8 thoughts on “Medicare Breaks the Inflation Curve

  1. Ant possibility that this may be occuring as a result of the Rx Benefit. May it have had a positive impact finally on the balance sheet?

  2. “Meanwhile, hospitals with market clout have been ratcheting up their prices.” — I agree completely that this is a major problem. Can you explain to me what the ACA does to address this? I’m sure its in there somewhere is’t it?

  3. Donald & Joe–
    Donald- I’m not sure how the RX benefit would have a positive effect on Medicare’s balance sheet– unless you mean that thanks to the benefit, people are taking their medications, and are less likely to wind up in the hospital. . .
    Joe- Insofar as state and federal insurance regulators keep a lid on premiums, insurers won’t be able to pay hospitals more. Also, more insurers are likely to come out with products that reward patients who choose the most efficient hospitals (good outcomes at a lower cost.)
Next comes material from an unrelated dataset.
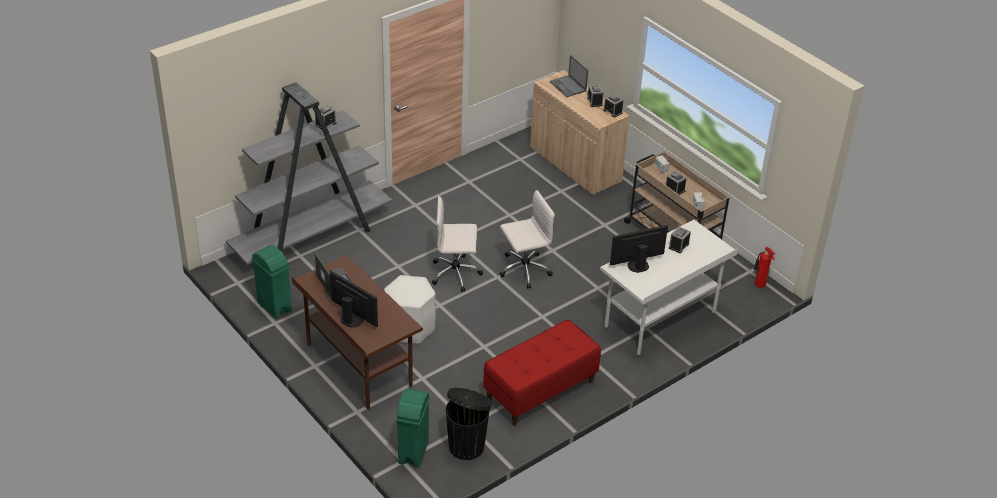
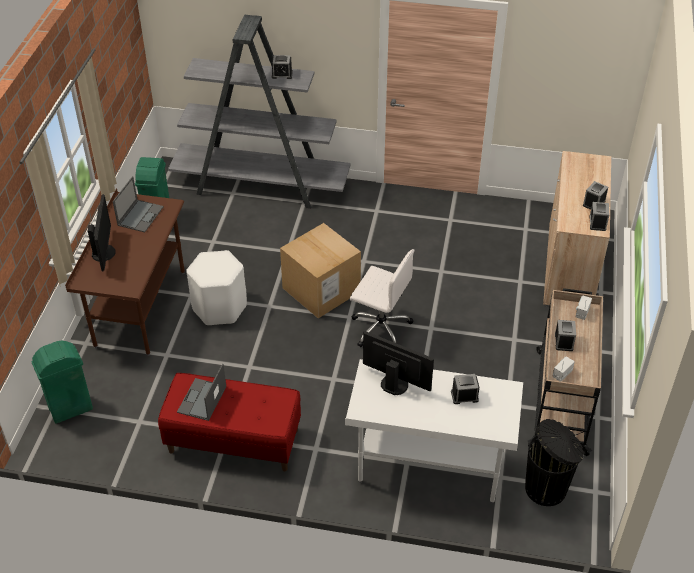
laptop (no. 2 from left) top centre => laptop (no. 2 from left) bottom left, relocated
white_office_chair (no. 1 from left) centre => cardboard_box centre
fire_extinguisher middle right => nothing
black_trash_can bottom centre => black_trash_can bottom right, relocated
  4. First, the numbers do not count Medicare Part D, but are for Parts A and B, which allow valid comparison with private insurance programs that do not cover drugs.
    Further, there are two important ways in which Medicare Part D saves money over the projections for cost.
    The first is by putting real teeth into the demand that patients use generics whenever possible. This is a good thing and saves billions.
    The second, less good, is the fact that significantly fewer Medicare enrollees chose to sign up for Part D than were projected. In fact, only about 70-75% of eligible people have enrolled, with others — including my 84 year old mother — not signing up because they do not have drug costs that are high enough to justify the cost of insurance. That saves billions as well, since those people do not generate any charges to Part D, but is due to the fact that many seniors are better at math than insurance companies think.
    Finally, Part D FAILS to save money in one very important way. It is not allowed to seek bids for drugs. Consequently its expenses are considerably higher than costs for drugs covered through Medicare Parts A and B, drug costs paid by many large HMO’s, and of course drug costs in the VA — to say nothing about costs in Canada and other countries that use bidding.

  5. “Insofar as state and federal insurance regulators keep a lid on premiums, insurers won’t be able to pay hospitals more.” — But I’m not sure that this could work for the large dominant providers who are raising their prices. Their prices are a valid cost of doing business for the insurance companies so the regulators really have no choice but to approve the rates do they?

  6. Joe Says–
    Regulators can tell insurance companies they should push back and refuse to include hospitals that are overcharging in their networks.
    The state can also begin investigating hosptials that overcharge–as they are in Massachusetts.
    Most importantly, insurers can offer plans that don’t include hospitals that are over-charging — with significantly lower premiums.
    (They have begun doing this and it is working).

  7. I don’t think that addresses my question Maggie since dominant providers effectively can’t be eliminated by insurers and have the type of influence with government that trumps real regulation.
    I do agree that investigations by government could lead to some solutions to the problem of too-big-to-regulate providers. We’d have to break them up.
    How did they get so big anyhow, aren’t mergers and buyouts in hospitals normally subject to regulatory review??